A discussion is like a tree, not a list. Linearizing it just sucks. (Note that Thunderbird isn’t actually that good at handling discussion trees; it just happens to beat every discussion website I’ve ever seen.)

No OpenID login option… This is the part where I start playing sad trombone in my head.

So, from a user point of view. How is Discourse different from everything else out there? It seems a lot like your run-of-the-mill forum to me?
Is it only in the inner workings and for the administrators that this is a step forward?

When will codinghorror comments be powered by Discourse?

@John re SEO - the project’s been public for 12 hours now. You need to Google some time to pick up on it, it’s a new site.

Linearizing it just sucks.

@Donal - it actually makes it much more readable.

http://notthetalk.com is modelled on the old UK Guardian newspaper discussion forum. The folks there think it’s pretty much the perfect forum format despite being something like 15 years old. Readability not chrome is the key.

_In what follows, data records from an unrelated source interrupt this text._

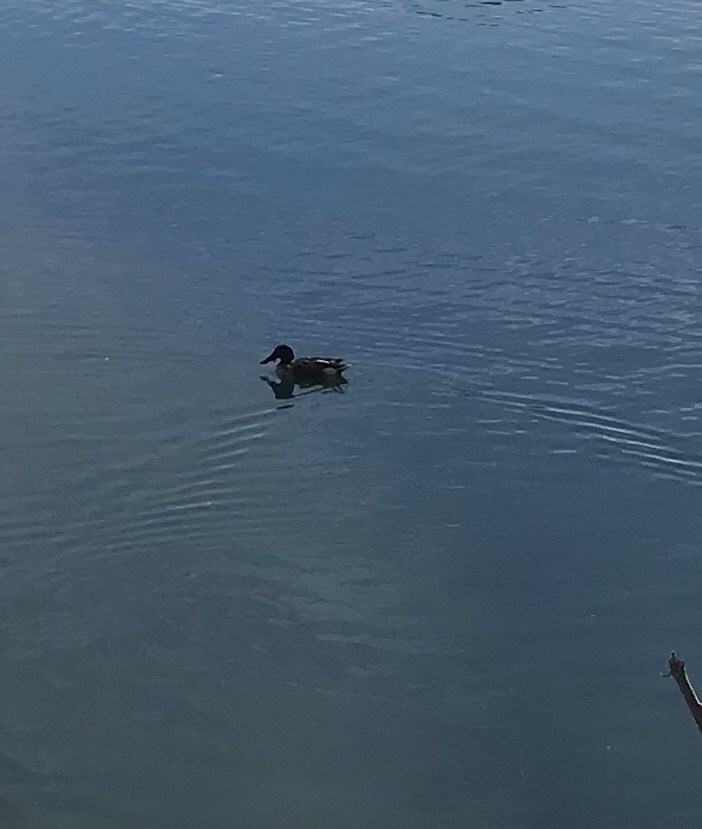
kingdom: Animalia
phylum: Chordata
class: Aves
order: Anseriformes
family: Anatidae
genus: Spatula
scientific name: Spatula clypeata
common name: Northern shoveler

@Tim Sullivan - It may be possible to find cheap Rails hosting, but if it’s any harder to set this up than it is to set up phpBB or Simple Machines Forum, it’s probably not going to get WordPress level traction.

I Admin a very large community for writers; Absolutewrite.com/forums.

The software is actually decent; it’s not cheap. vBulletin from Jelsoft.

If you can FTP and read, you can install vBulletin. We’re running an older version; I have the current version on a test forum so members can get used to it before we change their world.

The non-forum parts of vBulletin are ridiculous, for the most part, but the boards are quite flexible.

But what makes the forum work, much as what made forums I’ve adminned for instruction, is active moderation.

Good moderation encourages conversation. Good moderation tools help with that.

@ Lisa - I agree about active moderation but on a fast moving current affairs forum this presents a problem, in the UK at least. If a site is actively moderated and something defamatory is missed then the complainant has a case for defamation against the site. Active moderation also generates a huge workload.

It’s therefore important here to only moderated based on reports from the community although, of course, the admins are part of the community so can report things themselves.